At times, it was overwhelming. Two new rovers
landed on Mars, one of them shadowed by an experimental helicopter. Two
billionaires launched themselves to the edge of space, and a third billionaire
flew himself higher up into orbit. Then William Shatner flew to space, and a
fourth billionaire enjoyed a stay aboard the International Space Station.

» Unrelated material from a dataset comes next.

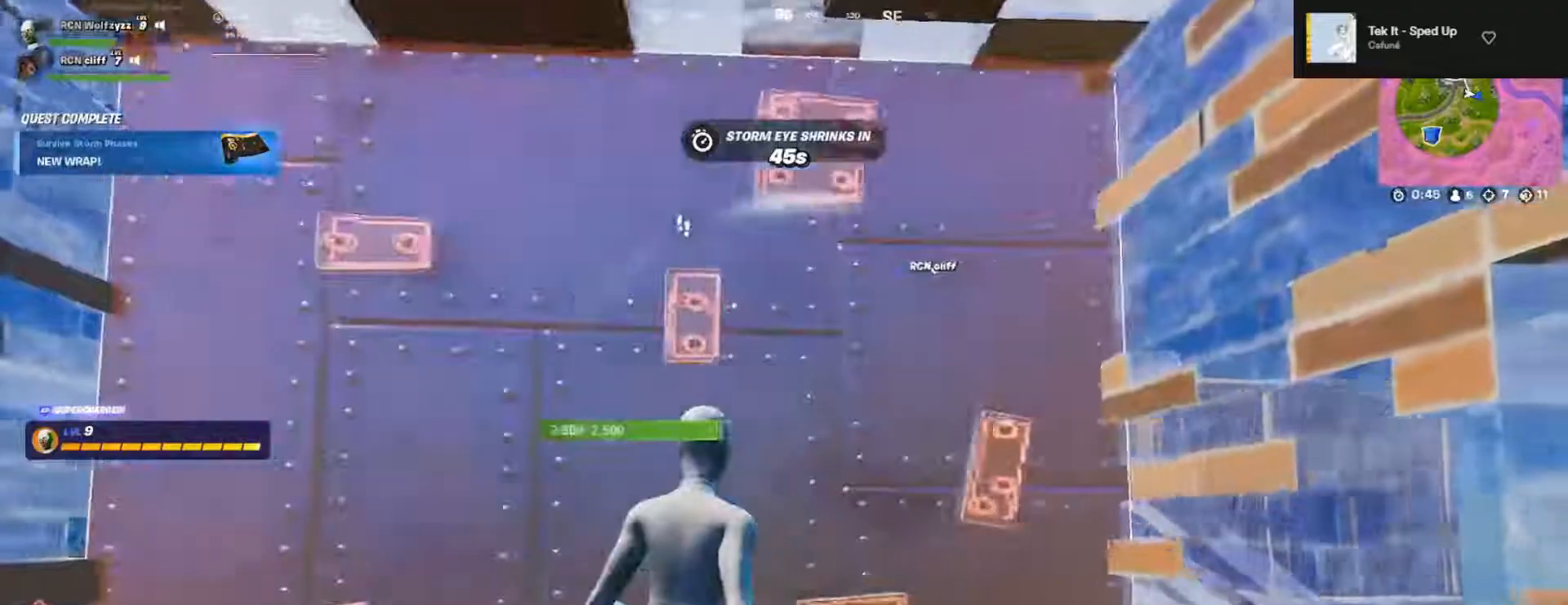
{"buttons": ["SQUARE"], "left_stick": "up-right", "right_stick": "center", "events": [[17, "right_stick", "left"], [150, "left_stick", "down-left"], [167, "right_stick", "center"], [283, "left_stick", "left"], [450, "left_stick", "center"], [483, "SQUARE", "down"], [500, "left_stick", "up-right"]]}
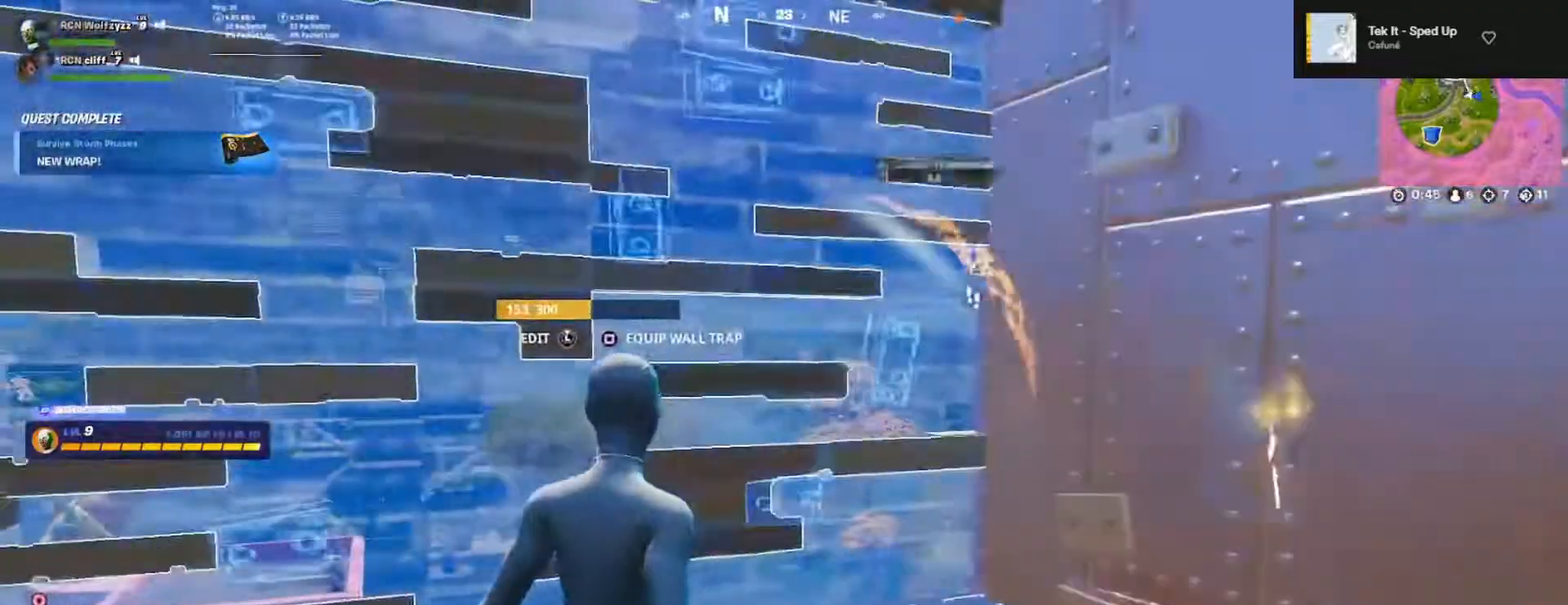
{"buttons": ["R2"], "left_stick": "center", "right_stick": "center", "events": [[50, "SQUARE", "up"], [167, "R3", "down"], [250, "R3", "up"], [267, "left_stick", "up-left"], [267, "right_stick", "right"], [300, "R2", "down"], [367, "right_stick", "center"], [450, "left_stick", "center"]]}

It didn’t end there. China started building a
fully operational space station but relied on a large rocket that reached orbit
and then could not be controlled when part of it reentered the atmosphere.
Aboard the International Space Station, a pair of mishaps sent the outpost into
unplanned flips in orbit. NASA said goodbye to one asteroid and headed back to
Earth carrying samples of it. But NASA also launched a new mission to crash
into another asteroid to study defending humanity from a future space-rock
strike.

Much more happened throughout the year, and
2024 is looking just as busy.

Here’s what may happen in spaceflight in 2024.

MASSIVE ROCKETS WILL ROAR

Sometime this coming year, two rockets that
have never been to space — the NASA Space Launch System and the SpaceX Starship
— are expected to lift off.

They’re both very big and about as different
as two rockets can be.

The Space Launch System, or SLS, is NASA’s
interplanetary launch vehicle. It is years behind schedule and billions of
dollars over budget. Built by traditional aerospace contractors, each launch
costs about $2 billion, and each rocket can be used only once. NASA says its
Artemis program can’t get astronauts back to the moon without the giant rocket.
Its first test flight, with no people aboard, will lift a capsule called Orion
around the moon and back to Earth. The launch, known as Artemis 1, is scheduled
for March or April.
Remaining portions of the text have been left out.